### PROVIDED DATA
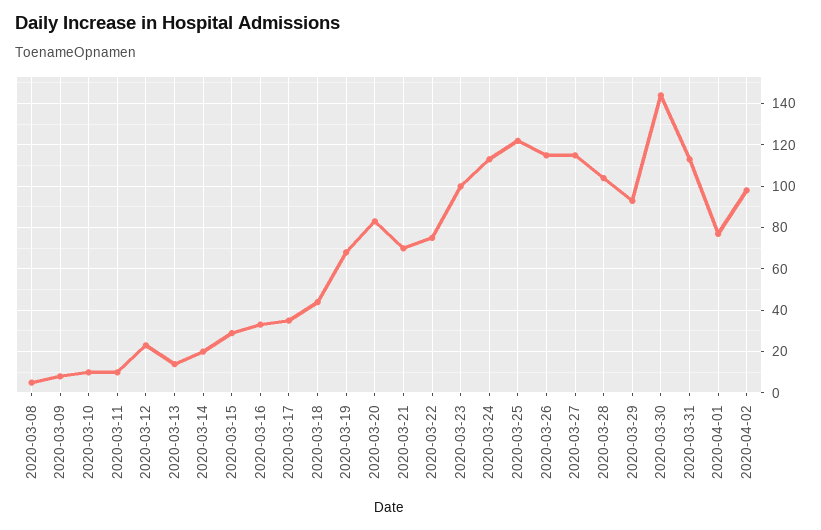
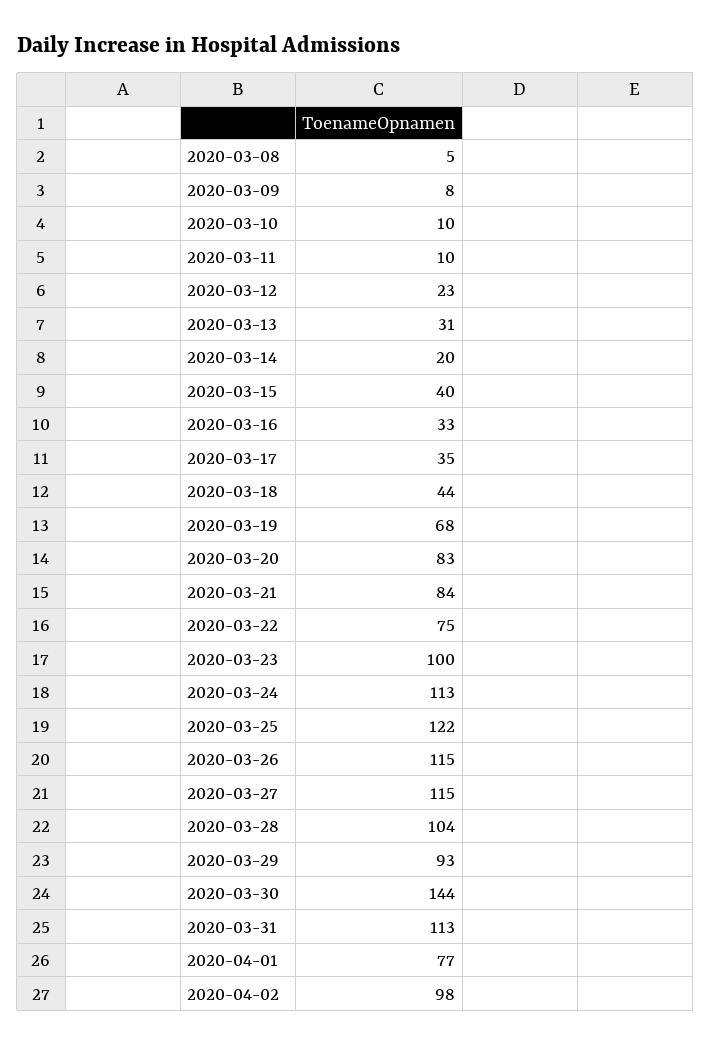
  {
    "2020-03-08": 5,
    "2020-03-09": 8,
    "2020-03-10": 10,
    "2020-03-11": 10,
    "2020-03-12": 23,
-   "2020-03-13": 15,
+   "2020-03-13": 31,
    "2020-03-14": 20,
-   "2020-03-15": 30,
+   "2020-03-15": 40,
    "2020-03-16": 33,
    "2020-03-17": 35,
    "2020-03-18": 44,
    "2020-03-19": 68,
    "2020-03-20": 83,
-   "2020-03-21": 70,
+   "2020-03-21": 84,
    "2020-03-22": 75,
    "2020-03-23": 100,
    "2020-03-24": 113,
    "2020-03-25": 122,
    "2020-03-26": 115,
    "2020-03-27": 115,
    "2020-03-28": 104,
    "2020-03-29": 93,
    "2020-03-30": 144,
    "2020-03-31": 113,
    "2020-04-01": 77,
    "2020-04-02": 98
  }

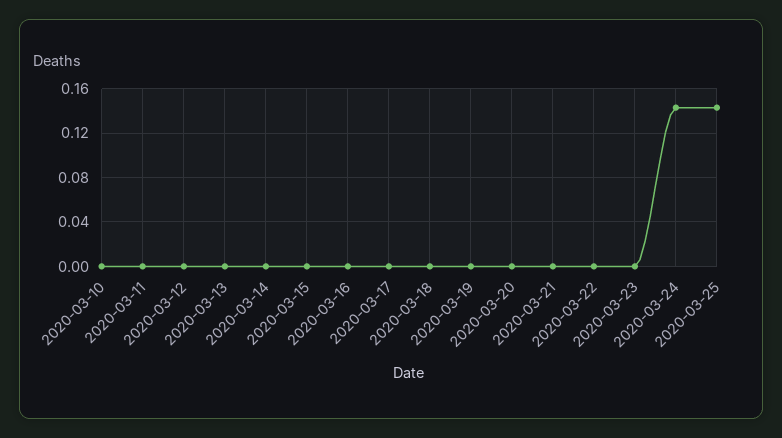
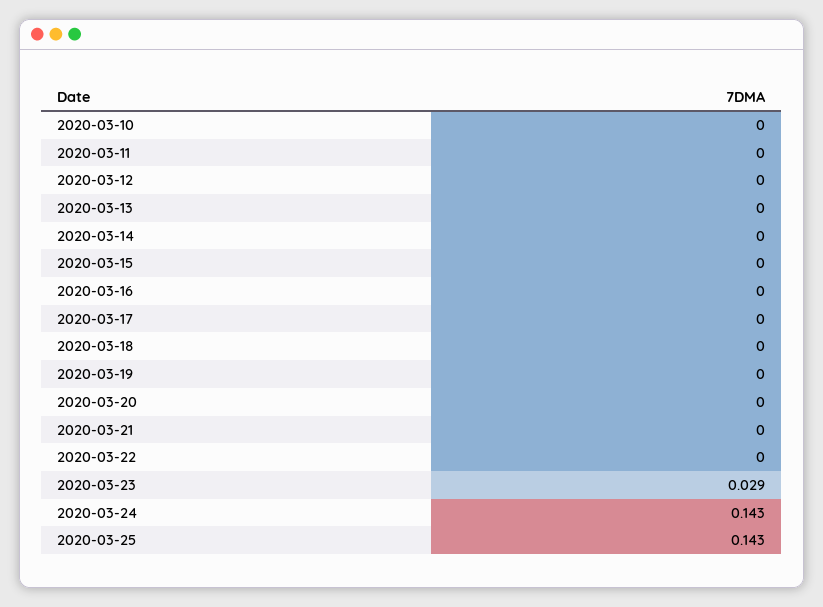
  {
    "2020-03-10": 0,
    "2020-03-11": 0,
    "2020-03-12": 0,
    "2020-03-13": 0,
    "2020-03-14": 0,
    "2020-03-15": 0,
    "2020-03-16": 0,
    "2020-03-17": 0,
    "2020-03-18": 0,
    "2020-03-19": 0,
    "2020-03-20": 0,
    "2020-03-21": 0,
    "2020-03-22": 0,
-   "2020-03-23": 0,
+   "2020-03-23": 0.029,
    "2020-03-24": 0.143,
    "2020-03-25": 0.143
  }

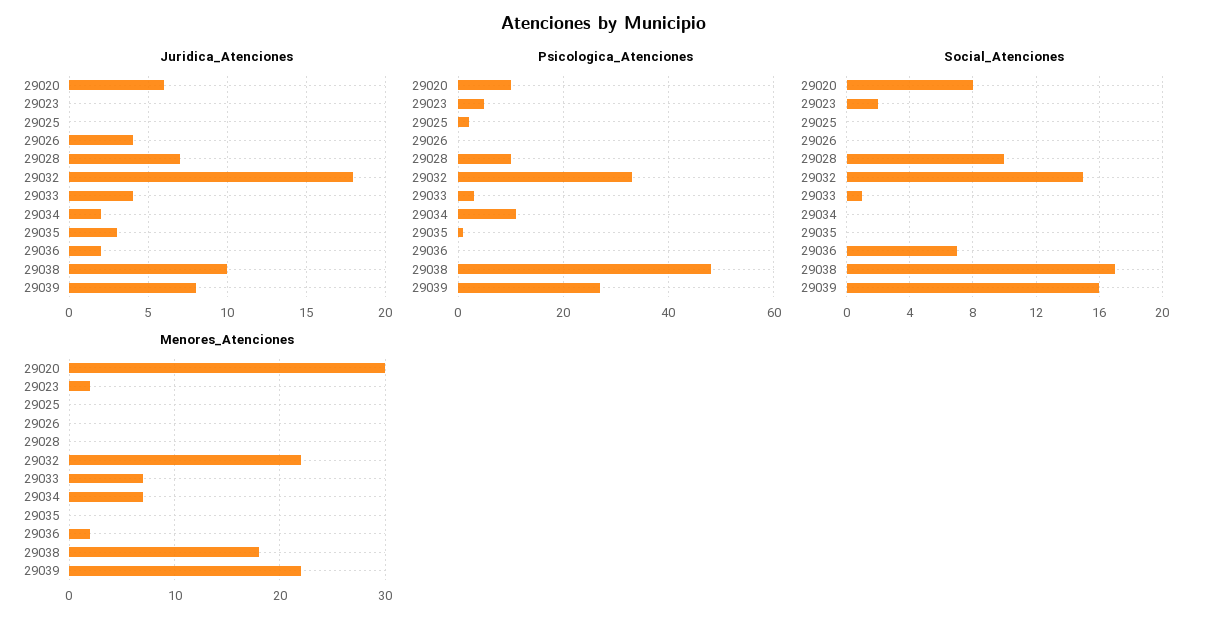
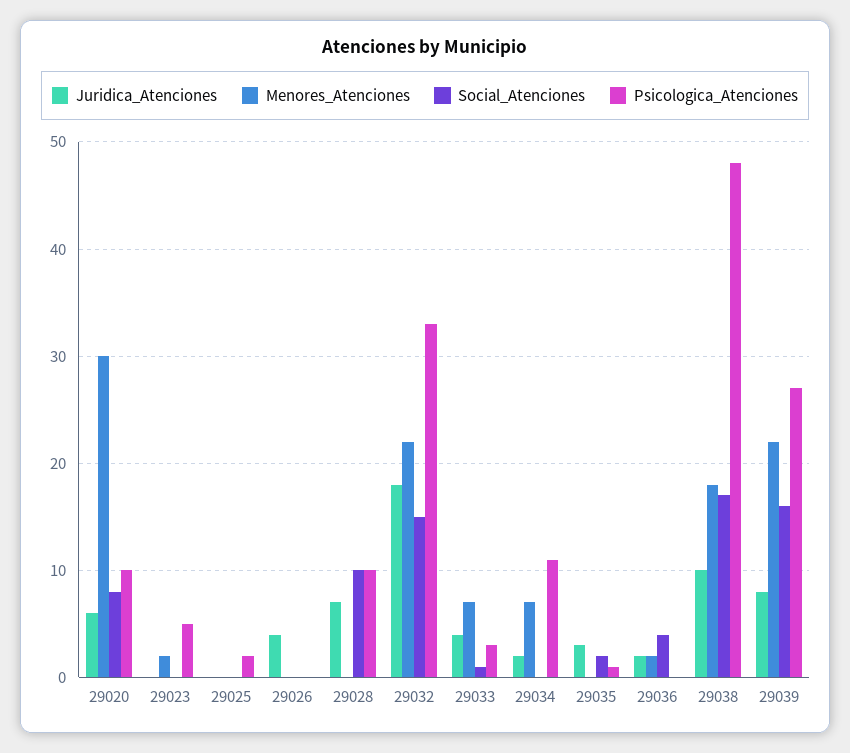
  {
    "Juridica_Atenciones": {
      "29020": 6,
      "29023": 0,
      "29025": 0,
      "29026": 4,
      "29028": 7,
      "29032": 18,
      "29033": 4,
      "29034": 2,
      "29035": 3,
      "29036": 2,
      "29038": 10,
      "29039": 8
    },
    "Psicologica_Atenciones": {
      "29020": 10,
      "29023": 5,
      "29025": 2,
      "29026": 0,
      "29028": 10,
      "29032": 33,
      "29033": 3,
      "29034": 11,
      "29035": 1,
      "29036": 0,
      "29038": 48,
      "29039": 27
    },
    "Social_Atenciones": {
      "29020": 8,
-     "29023": 2,
+     "29023": 0,
      "29025": 0,
      "29026": 0,
      "29028": 10,
      "29032": 15,
      "29033": 1,
      "29034": 0,
-     "29035": 0,
+     "29035": 2,
-     "29036": 7,
+     "29036": 4,
      "29038": 17,
      "29039": 16
    },
    "Menores_Atenciones": {
      "29020": 30,
      "29023": 2,
      "29025": 0,
      "29026": 0,
      "29028": 0,
      "29032": 22,
      "29033": 7,
      "29034": 7,
      "29035": 0,
      "29036": 2,
      "29038": 18,
      "29039": 22
    }
  }

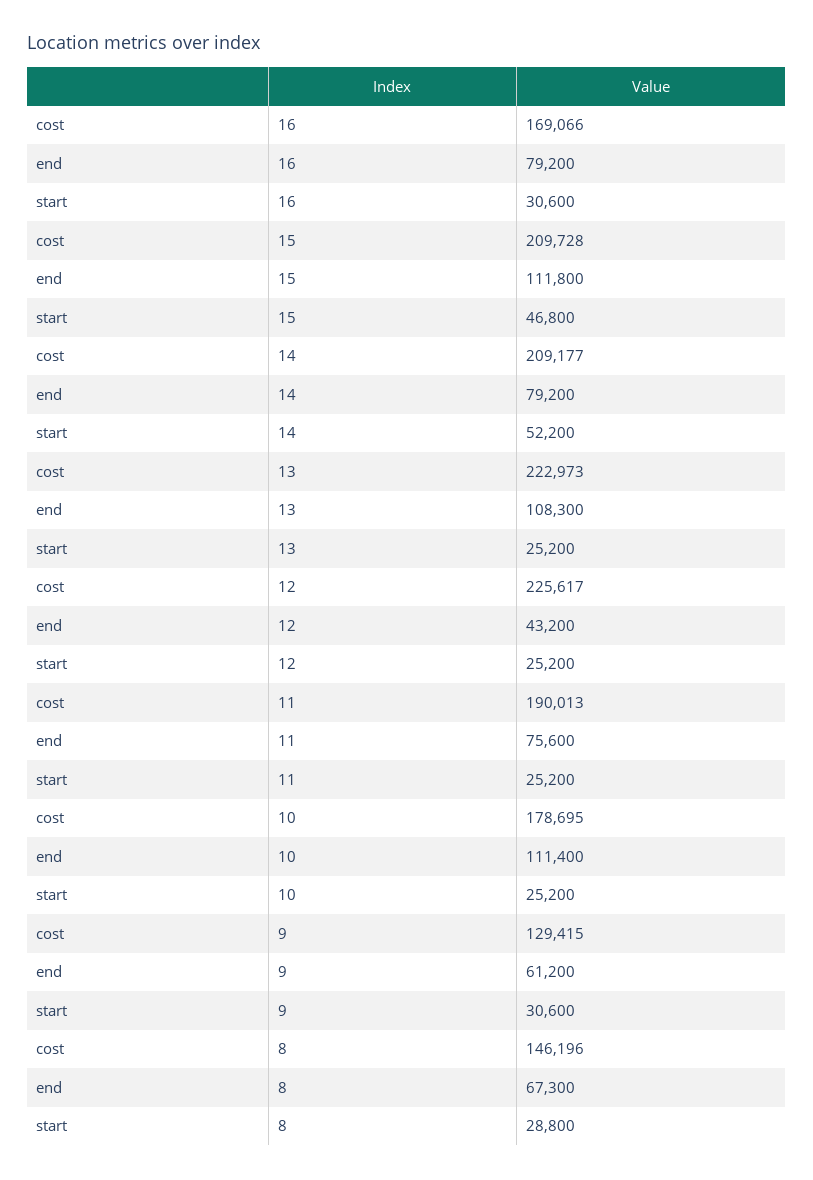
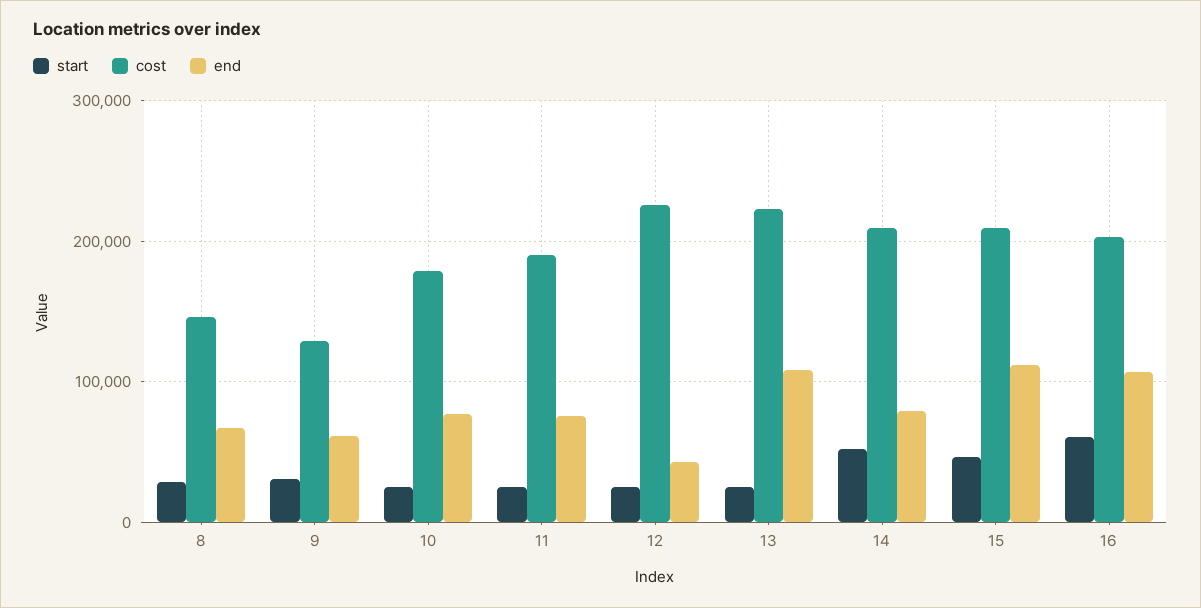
  {
    "cost": {
-     "16": 169066,
+     "16": 200000,
      "15": 209728,
      "14": 209177,
      "13": 222973,
      "12": 225617,
      "11": 190013,
      "10": 178695,
      "9": 129415,
      "8": 146196
    },
    "end": {
-     "16": 79200,
+     "16": 110000,
      "15": 111800,
      "14": 79200,
      "13": 108300,
      "12": 43200,
      "11": 75600,
-     "10": 111400,
+     "10": 80000,
      "9": 61200,
      "8": 67300
    },
    "start": {
-     "16": 30600,
+     "16": 60000,
      "15": 46800,
      "14": 52200,
      "13": 25200,
      "12": 25200,
      "11": 25200,
      "10": 25200,
      "9": 30600,
      "8": 28800
    }
  }

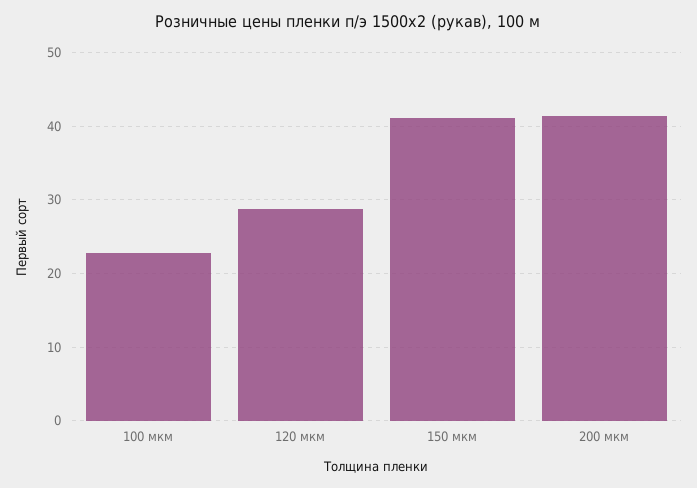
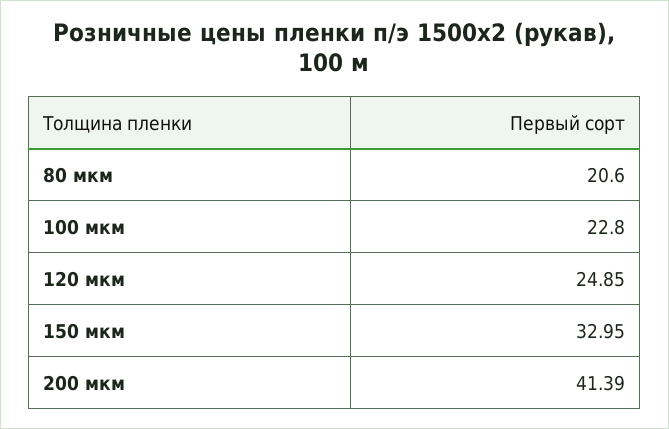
  {
    "100 мкм": 22.8,
-   "120 мкм": 29,
+   "120 мкм": 24.85,
-   "150 мкм": 41,
+   "150 мкм": 32.95,
-   "200 мкм": 41.39
+   "200 мкм": 41.39,
+   "80 мкм": 20.6
  }

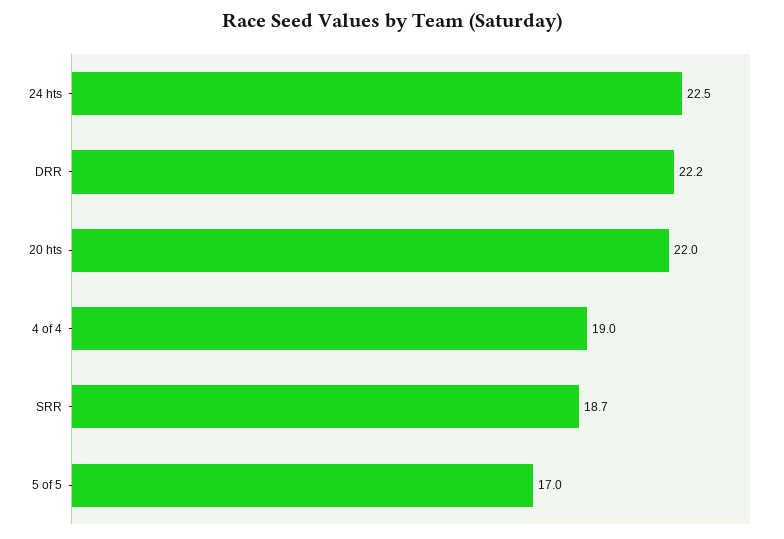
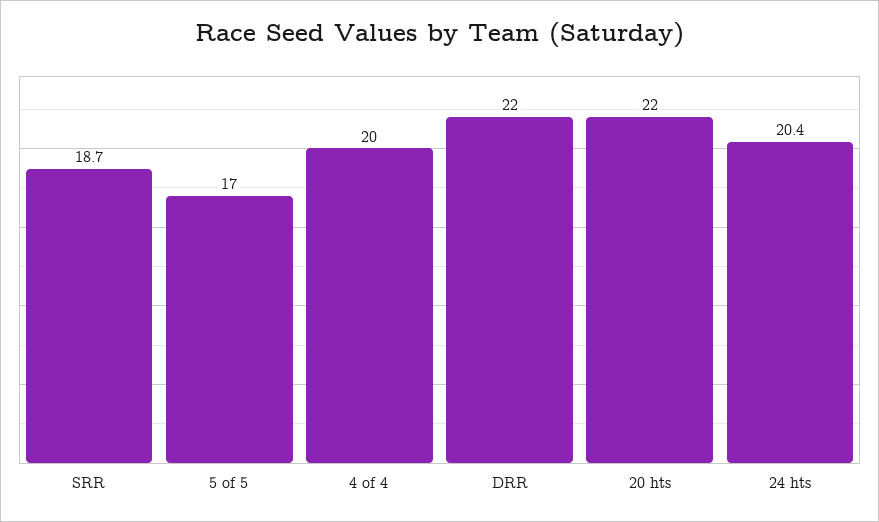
  {
-   "24 hts": 22.5,
+   "24 hts": 20.4,
-   "DRR": 22.2,
+   "DRR": 22,
    "20 hts": 22,
-   "4 of 4": 19,
+   "4 of 4": 20,
    "SRR": 18.7,
    "5 of 5": 17
  }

### TO DO
Output the lines above verbatim, images excluded.

### ANSWER BOX
  {
    "2020-03-08": 5,
    "2020-03-09": 8,
    "2020-03-10": 10,
    "2020-03-11": 10,
    "2020-03-12": 23,
-   "2020-03-13": 15,
+   "2020-03-13": 31,
    "2020-03-14": 20,
-   "2020-03-15": 30,
+   "2020-03-15": 40,
    "2020-03-16": 33,
    "2020-03-17": 35,
    "2020-03-18": 44,
    "2020-03-19": 68,
    "2020-03-20": 83,
-   "2020-03-21": 70,
+   "2020-03-21": 84,
    "2020-03-22": 75,
    "2020-03-23": 100,
    "2020-03-24": 113,
    "2020-03-25": 122,
    "2020-03-26": 115,
    "2020-03-27": 115,
    "2020-03-28": 104,
    "2020-03-29": 93,
    "2020-03-30": 144,
    "2020-03-31": 113,
    "2020-04-01": 77,
    "2020-04-02": 98
  }

  {
    "2020-03-10": 0,
    "2020-03-11": 0,
    "2020-03-12": 0,
    "2020-03-13": 0,
    "2020-03-14": 0,
    "2020-03-15": 0,
    "2020-03-16": 0,
    "2020-03-17": 0,
    "2020-03-18": 0,
    "2020-03-19": 0,
    "2020-03-20": 0,
    "2020-03-21": 0,
    "2020-03-22": 0,
-   "2020-03-23": 0,
+   "2020-03-23": 0.029,
    "2020-03-24": 0.143,
    "2020-03-25": 0.143
  }

  {
    "Juridica_Atenciones": {
      "29020": 6,
      "29023": 0,
      "29025": 0,
      "29026": 4,
      "29028": 7,
      "29032": 18,
      "29033": 4,
      "29034": 2,
      "29035": 3,
      "29036": 2,
      "29038": 10,
      "29039": 8
    },
    "Psicologica_Atenciones": {
      "29020": 10,
      "29023": 5,
      "29025": 2,
      "29026": 0,
      "29028": 10,
      "29032": 33,
      "29033": 3,
      "29034": 11,
      "29035": 1,
      "29036": 0,
      "29038": 48,
      "29039": 27
    },
    "Social_Atenciones": {
      "29020": 8,
-     "29023": 2,
+     "29023": 0,
      "29025": 0,
      "29026": 0,
      "29028": 10,
      "29032": 15,
      "29033": 1,
      "29034": 0,
-     "29035": 0,
+     "29035": 2,
-     "29036": 7,
+     "29036": 4,
      "29038": 17,
      "29039": 16
    },
    "Menores_Atenciones": {
      "29020": 30,
      "29023": 2,
      "29025": 0,
      "29026": 0,
      "29028": 0,
      "29032": 22,
      "29033": 7,
      "29034": 7,
      "29035": 0,
      "29036": 2,
      "29038": 18,
      "29039": 22
    }
  }

  {
    "cost": {
-     "16": 169066,
+     "16": 200000,
      "15": 209728,
      "14": 209177,
      "13": 222973,
      "12": 225617,
      "11": 190013,
      "10": 178695,
      "9": 129415,
      "8": 146196
    },
    "end": {
-     "16": 79200,
+     "16": 110000,
      "15": 111800,
      "14": 79200,
      "13": 108300,
      "12": 43200,
      "11": 75600,
-     "10": 111400,
+     "10": 80000,
      "9": 61200,
      "8": 67300
    },
    "start": {
-     "16": 30600,
+     "16": 60000,
      "15": 46800,
      "14": 52200,
      "13": 25200,
      "12": 25200,
      "11": 25200,
      "10": 25200,
      "9": 30600,
      "8": 28800
    }
  }

  {
    "100 мкм": 22.8,
-   "120 мкм": 29,
+   "120 мкм": 24.85,
-   "150 мкм": 41,
+   "150 мкм": 32.95,
-   "200 мкм": 41.39
+   "200 мкм": 41.39,
+   "80 мкм": 20.6
  }

  {
-   "24 hts": 22.5,
+   "24 hts": 20.4,
-   "DRR": 22.2,
+   "DRR": 22,
    "20 hts": 22,
-   "4 of 4": 19,
+   "4 of 4": 20,
    "SRR": 18.7,
    "5 of 5": 17
  }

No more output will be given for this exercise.